● Study text
God says he wants saggy jeans banned

God may have been happy to expose his ‘back parts’ to Moses (Exodus 33:17-23) but he’ll tolerate no imitators.

This we know because an Alabama councilman, Frank Goodman, 66, claims to have consulted the Almighty regarding a problem plaguing the town of Dadeville: saggy jeans.

The buffoon is quoted here as saying:

I prayed and asked God to show me what I should do, and the way I should go about it.

God’s response. apparently, was to tell Goodman to issue an ordinance making it an offence to wear pants at half-mast.

Goodman said:

We have a lot of older people here who don’t want to see it. A lot of middle-aged people don’t want to see it either. They don’t want to see anybody walking around with their pants down with underwear that is showing.

The law might also banish short shorts and skimpy dresses, following a suggestion from a city councilwoman.

Goodman said he first proposed banning saggy pants when he took office in 2008, but the legislation fell by the wayside. Still, he couldn’t take the low-riding pants any longer. Every time he goes to the grocery store or department store, he sees it.

● Recorded information

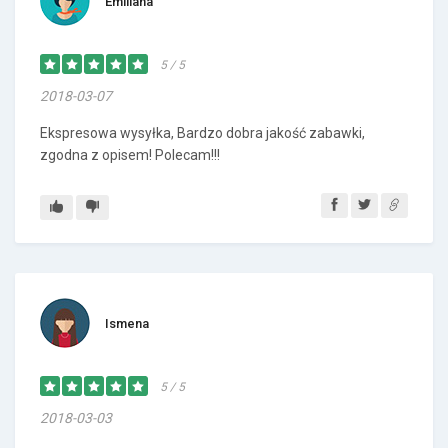
Emiliana
5 / 5
2018-03-07
Ekspresowa wysyłka, Bardzo dobra jakość zabawki,
zgodna z opisem! Polecam!!!
Ismena
5 / 5
2018-03-03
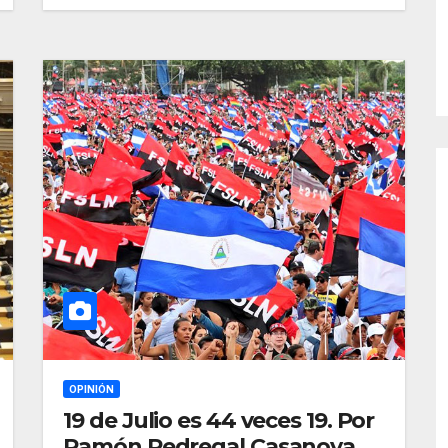
OPINIÓN
19 de Julio es 44 veces 19. Por
Ramón Pedregal Casanova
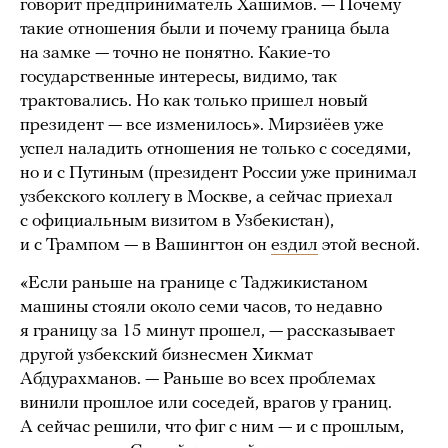
говорит предприниматель Хашимов. — Почему
такие отношения были и почему граница была
на замке — точно не понятно. Какие-то
государственные интересы, видимо, так
трактовались. Но как только пришел новый
президент — все изменилось». Мирзиёев уже
успел наладить отношения не только с соседями,
но и с Путиным (президент России уже принимал
узбекского коллегу в Москве, а сейчас приехал
с официальным визитом в Узбекистан),
и с Трампом — в Вашингтон он
ездил
этой весной.
«Если раньше на границе с Таджикистаном
машины стояли около семи часов, то недавно
я границу за 15 минут прошел, — рассказывает
другой узбекский бизнесмен Хикмат
Абдурахманов. — Раньше во всех проблемах
винили прошлое или соседей, врагов у границ.
А сейчас решили, что фиг с ним — и с прошлым,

● To do
Reproduce verbatim the stretch of the saggy-jeans article from "The law might" through "he sees it.".

● Result for this exercise
The law might also banish short shorts and skimpy dresses, following a suggestion from a city councilwoman.

Goodman said he first proposed banning saggy pants when he took office in 2008, but the legislation fell by the wayside. Still, he couldn’t take the low-riding pants any longer. Every time he goes to the grocery store or department store, he sees it.